Convert the lines of the listing below into a Markdown table with two columns, Row and Line, giving each line its row number and skipping blank lines. Omit the pictures from the table.

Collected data
__________

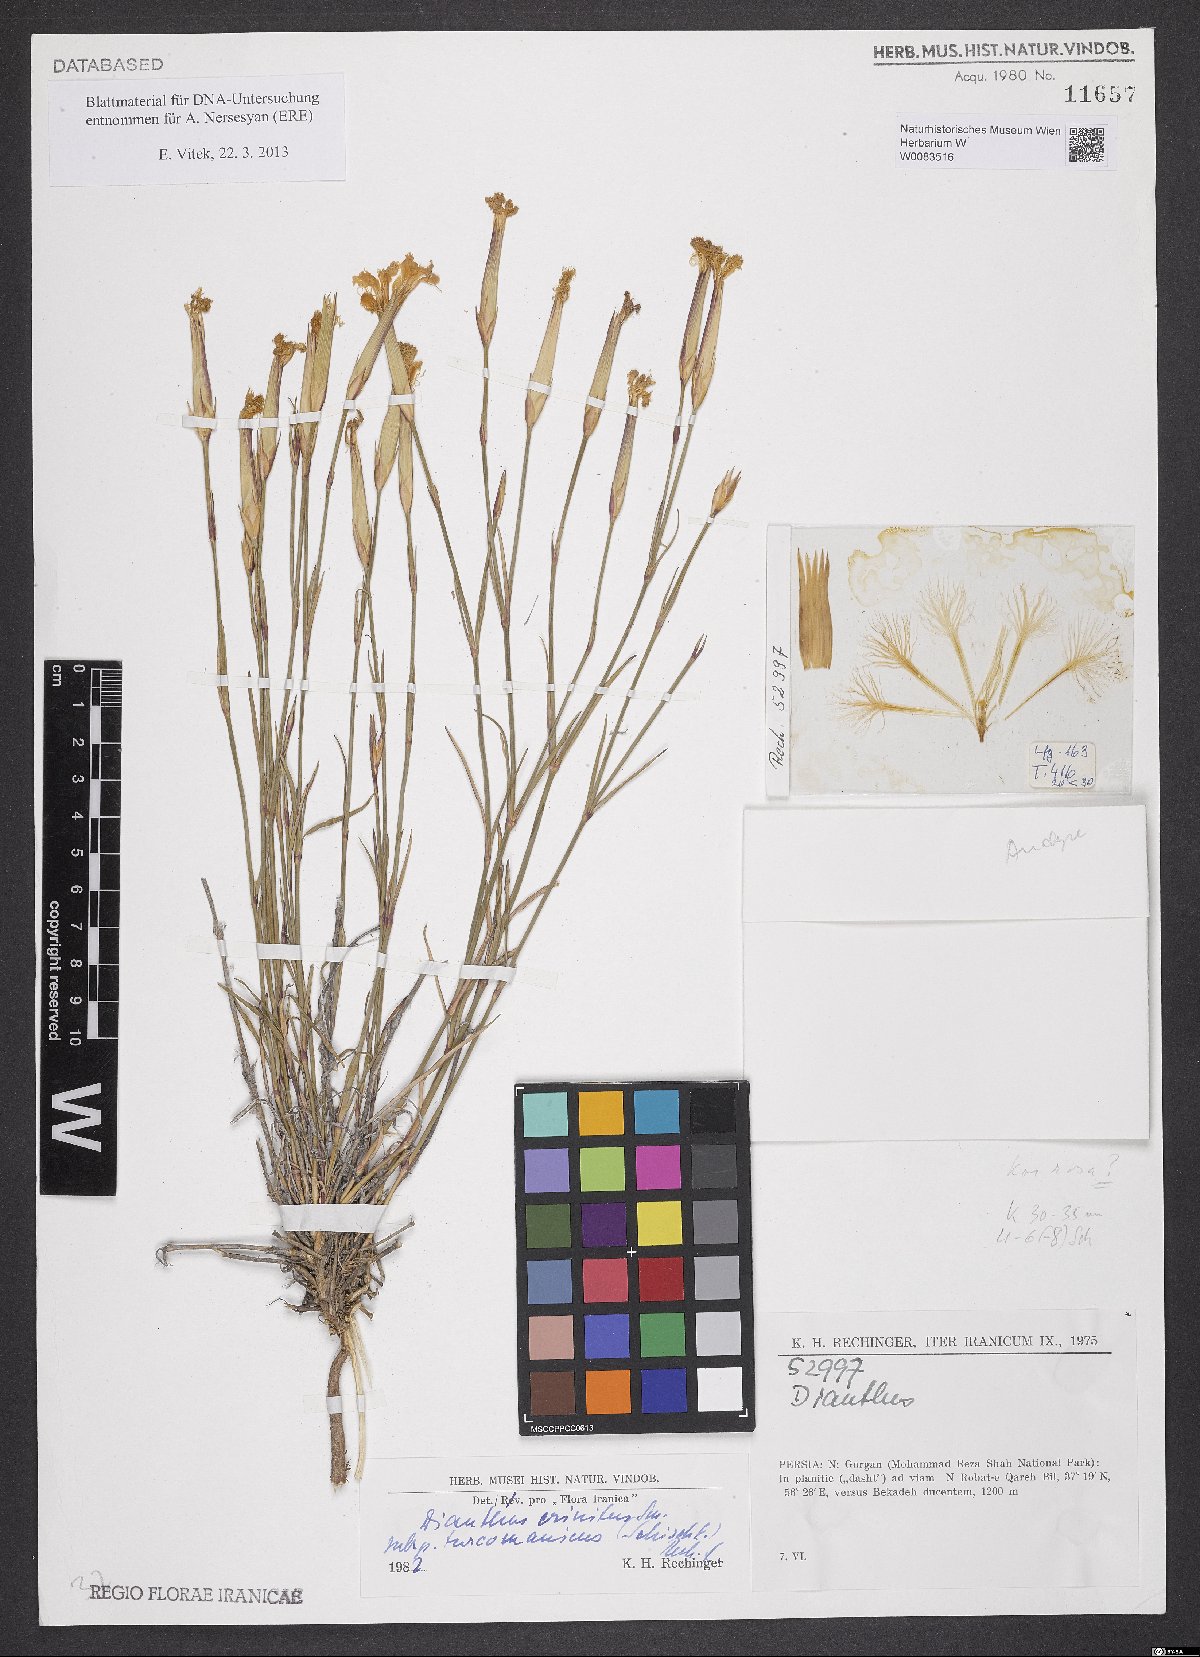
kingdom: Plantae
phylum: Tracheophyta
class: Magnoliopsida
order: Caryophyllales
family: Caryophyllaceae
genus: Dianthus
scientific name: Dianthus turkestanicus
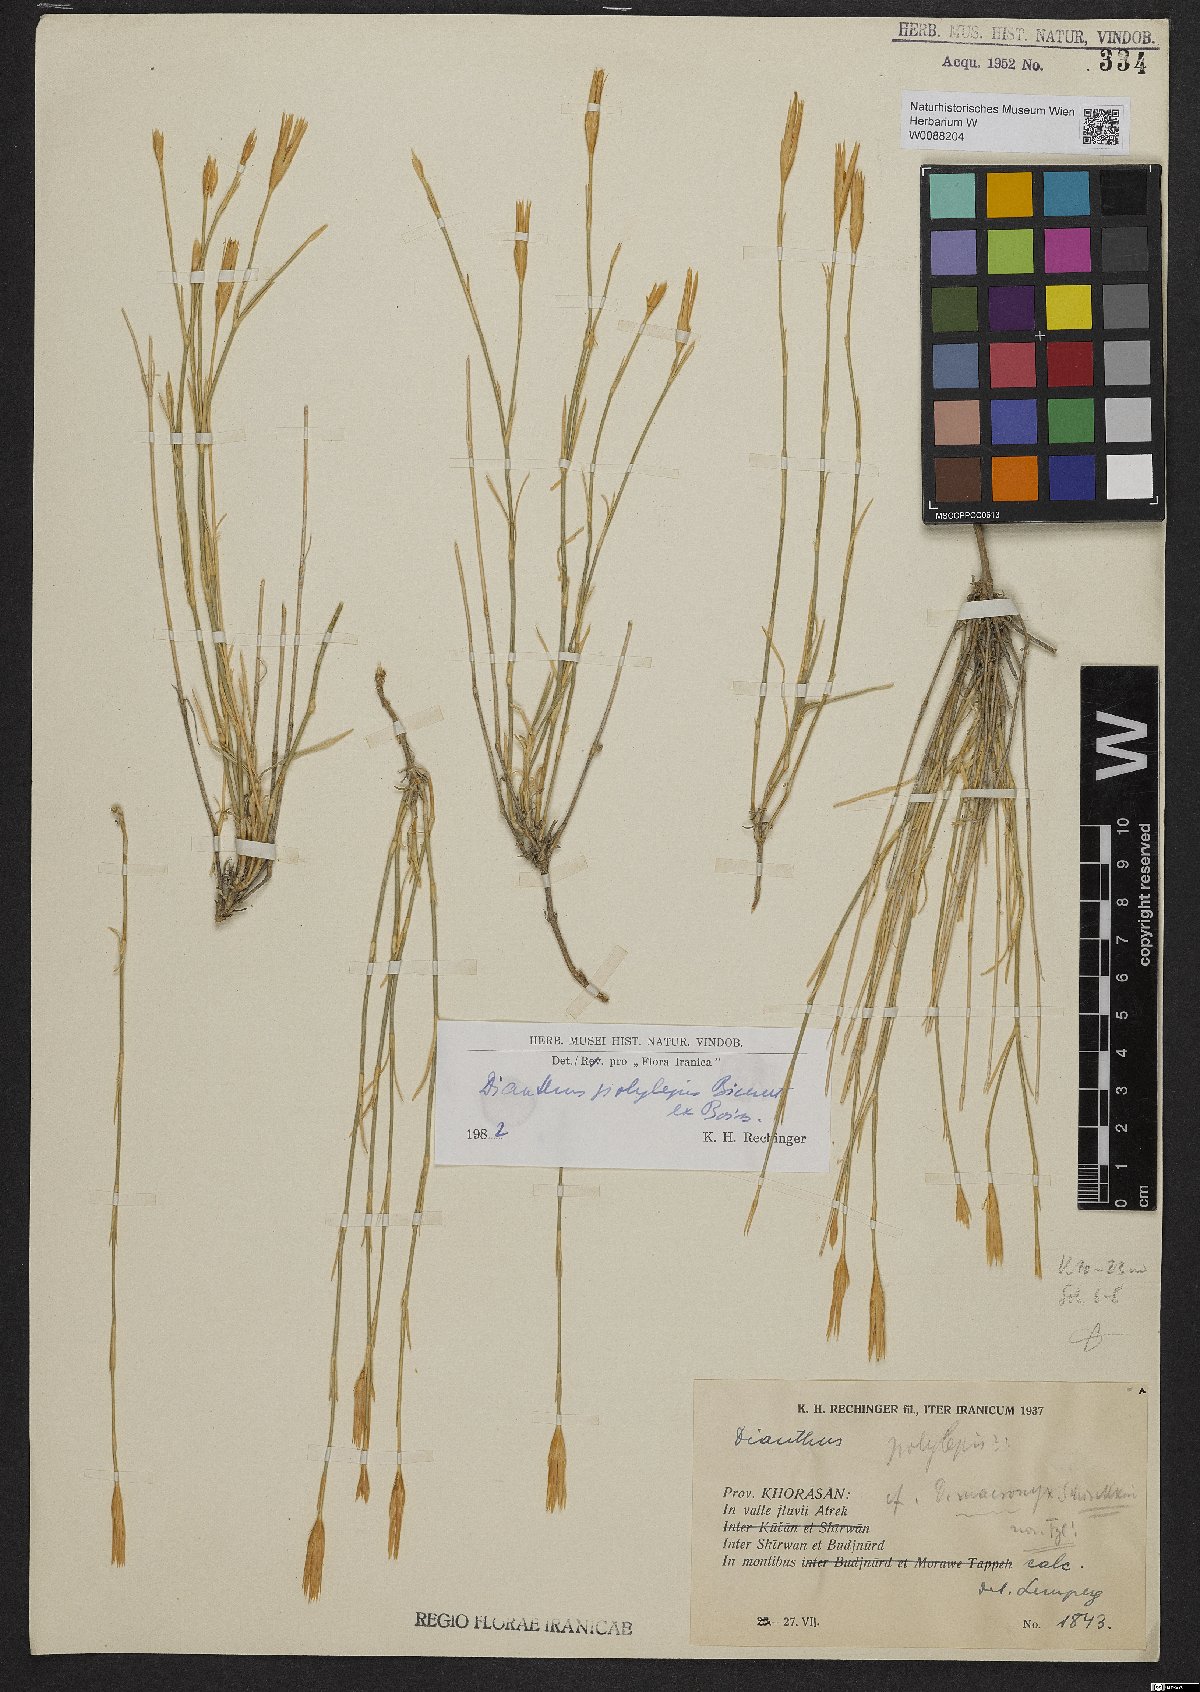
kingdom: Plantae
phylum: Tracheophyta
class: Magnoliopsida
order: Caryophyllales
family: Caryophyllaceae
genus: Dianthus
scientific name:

__________

WRITTEN ANSWER:
| Row | Line |
|---|---|
| 1 | kingdom: Plantae |
| 2 | phylum: Tracheophyta |
| 3 | class: Magnoliopsida |
| 4 | order: Caryophyllales |
| 5 | family: Caryophyllaceae |
| 6 | genus: Dianthus |
| 7 | scientific name: Dianthus turkestanicus |
| 8 | kingdom: Plantae |
| 9 | phylum: Tracheophyta |
| 10 | class: Magnoliopsida |
| 11 | order: Caryophyllales |
| 12 | family: Caryophyllaceae |
| 13 | genus: Dianthus |
| 14 | scientific name: |